**Ihre Aufgabe**
Wie viele Zeilen der Datensätze enthalten die Zeichenfolge „Leyen“, wenn Groß- und Kleinschreibung beachtet wird? Geben Sie nur die Anzahl an.

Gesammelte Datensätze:
+ + + + +

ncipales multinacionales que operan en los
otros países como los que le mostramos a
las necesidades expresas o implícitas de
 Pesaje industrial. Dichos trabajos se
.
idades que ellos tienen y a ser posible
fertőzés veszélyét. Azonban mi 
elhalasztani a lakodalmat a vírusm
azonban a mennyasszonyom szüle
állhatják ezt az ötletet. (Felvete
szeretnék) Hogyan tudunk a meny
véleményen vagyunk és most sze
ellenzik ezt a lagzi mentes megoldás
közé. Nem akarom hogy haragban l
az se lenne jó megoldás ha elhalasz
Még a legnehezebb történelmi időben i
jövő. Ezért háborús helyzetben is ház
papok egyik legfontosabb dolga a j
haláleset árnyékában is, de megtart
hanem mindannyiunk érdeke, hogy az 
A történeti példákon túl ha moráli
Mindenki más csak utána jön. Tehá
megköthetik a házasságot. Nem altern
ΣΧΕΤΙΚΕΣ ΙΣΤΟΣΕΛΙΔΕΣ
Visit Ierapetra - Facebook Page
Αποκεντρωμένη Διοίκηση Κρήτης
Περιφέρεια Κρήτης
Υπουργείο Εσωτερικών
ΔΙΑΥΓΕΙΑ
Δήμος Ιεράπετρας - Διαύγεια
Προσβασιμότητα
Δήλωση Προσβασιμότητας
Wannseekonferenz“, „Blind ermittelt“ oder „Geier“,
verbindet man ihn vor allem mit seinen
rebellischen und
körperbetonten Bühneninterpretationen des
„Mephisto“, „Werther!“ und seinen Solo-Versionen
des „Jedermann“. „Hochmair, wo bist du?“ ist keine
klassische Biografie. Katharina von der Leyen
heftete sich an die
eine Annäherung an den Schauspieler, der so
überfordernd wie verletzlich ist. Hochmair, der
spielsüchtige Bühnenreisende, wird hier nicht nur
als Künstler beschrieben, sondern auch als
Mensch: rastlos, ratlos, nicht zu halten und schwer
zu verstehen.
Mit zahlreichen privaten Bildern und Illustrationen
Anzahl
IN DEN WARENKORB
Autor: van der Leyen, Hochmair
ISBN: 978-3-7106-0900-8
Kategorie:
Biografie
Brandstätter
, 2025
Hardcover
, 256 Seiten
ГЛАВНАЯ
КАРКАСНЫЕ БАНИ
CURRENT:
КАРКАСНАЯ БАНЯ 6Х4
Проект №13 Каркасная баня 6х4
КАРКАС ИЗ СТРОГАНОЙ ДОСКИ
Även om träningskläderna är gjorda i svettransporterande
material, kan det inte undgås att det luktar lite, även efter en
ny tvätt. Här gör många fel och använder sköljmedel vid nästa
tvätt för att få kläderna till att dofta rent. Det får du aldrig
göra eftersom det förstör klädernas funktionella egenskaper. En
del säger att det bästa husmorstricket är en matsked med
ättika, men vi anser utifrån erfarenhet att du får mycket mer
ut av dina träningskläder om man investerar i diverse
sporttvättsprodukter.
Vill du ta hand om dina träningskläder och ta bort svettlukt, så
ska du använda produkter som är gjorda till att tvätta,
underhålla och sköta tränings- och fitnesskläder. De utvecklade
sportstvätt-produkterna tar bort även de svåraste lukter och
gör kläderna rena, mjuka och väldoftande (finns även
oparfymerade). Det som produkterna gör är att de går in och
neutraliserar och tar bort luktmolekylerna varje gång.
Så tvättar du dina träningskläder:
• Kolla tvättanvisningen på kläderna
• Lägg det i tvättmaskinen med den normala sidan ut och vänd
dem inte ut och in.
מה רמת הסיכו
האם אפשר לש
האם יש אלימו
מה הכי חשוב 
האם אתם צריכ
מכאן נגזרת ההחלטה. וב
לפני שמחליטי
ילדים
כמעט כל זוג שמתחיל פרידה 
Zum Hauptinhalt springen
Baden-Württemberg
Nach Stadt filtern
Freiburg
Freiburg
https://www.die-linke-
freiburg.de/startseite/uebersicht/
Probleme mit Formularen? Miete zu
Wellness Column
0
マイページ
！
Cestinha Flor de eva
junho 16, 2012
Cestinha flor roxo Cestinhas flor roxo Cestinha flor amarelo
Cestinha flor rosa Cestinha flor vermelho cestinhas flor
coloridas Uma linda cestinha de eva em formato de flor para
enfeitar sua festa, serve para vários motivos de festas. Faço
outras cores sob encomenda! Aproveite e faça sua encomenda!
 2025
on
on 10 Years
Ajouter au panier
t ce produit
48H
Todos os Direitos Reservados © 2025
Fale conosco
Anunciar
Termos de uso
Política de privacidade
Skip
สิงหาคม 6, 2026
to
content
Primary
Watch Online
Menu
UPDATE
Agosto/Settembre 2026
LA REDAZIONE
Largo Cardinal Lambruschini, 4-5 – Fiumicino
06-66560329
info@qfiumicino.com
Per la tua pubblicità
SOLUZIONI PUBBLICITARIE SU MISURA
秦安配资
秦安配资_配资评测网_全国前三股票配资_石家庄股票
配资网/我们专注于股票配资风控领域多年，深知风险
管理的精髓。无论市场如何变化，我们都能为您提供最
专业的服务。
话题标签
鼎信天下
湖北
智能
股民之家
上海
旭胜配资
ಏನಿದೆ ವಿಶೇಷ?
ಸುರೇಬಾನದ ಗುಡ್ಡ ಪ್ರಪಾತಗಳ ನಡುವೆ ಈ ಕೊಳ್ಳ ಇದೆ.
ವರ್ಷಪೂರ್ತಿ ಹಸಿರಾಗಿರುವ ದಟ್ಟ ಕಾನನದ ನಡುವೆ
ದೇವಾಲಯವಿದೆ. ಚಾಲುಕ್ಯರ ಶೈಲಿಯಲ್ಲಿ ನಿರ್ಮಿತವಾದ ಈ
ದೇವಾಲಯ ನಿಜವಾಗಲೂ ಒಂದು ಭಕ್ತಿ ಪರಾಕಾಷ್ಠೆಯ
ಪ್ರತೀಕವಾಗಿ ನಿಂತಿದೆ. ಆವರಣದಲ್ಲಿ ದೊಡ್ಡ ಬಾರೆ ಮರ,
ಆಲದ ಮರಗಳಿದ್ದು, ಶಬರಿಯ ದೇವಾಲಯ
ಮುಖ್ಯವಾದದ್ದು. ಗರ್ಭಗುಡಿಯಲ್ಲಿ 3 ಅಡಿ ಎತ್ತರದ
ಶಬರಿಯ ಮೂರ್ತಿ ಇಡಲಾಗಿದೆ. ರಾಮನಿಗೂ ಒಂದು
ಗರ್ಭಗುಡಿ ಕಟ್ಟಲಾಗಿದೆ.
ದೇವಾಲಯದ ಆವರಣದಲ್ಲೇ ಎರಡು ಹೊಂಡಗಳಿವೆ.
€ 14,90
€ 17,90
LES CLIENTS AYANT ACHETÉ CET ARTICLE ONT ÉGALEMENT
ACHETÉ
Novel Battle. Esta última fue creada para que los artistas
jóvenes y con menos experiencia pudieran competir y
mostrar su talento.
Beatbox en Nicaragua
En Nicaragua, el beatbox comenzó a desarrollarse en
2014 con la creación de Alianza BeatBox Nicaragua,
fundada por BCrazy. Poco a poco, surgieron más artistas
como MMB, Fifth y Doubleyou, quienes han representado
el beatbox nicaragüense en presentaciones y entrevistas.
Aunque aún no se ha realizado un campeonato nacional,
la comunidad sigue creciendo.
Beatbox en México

+ + + + +

**Lösung der Aufgabe**
2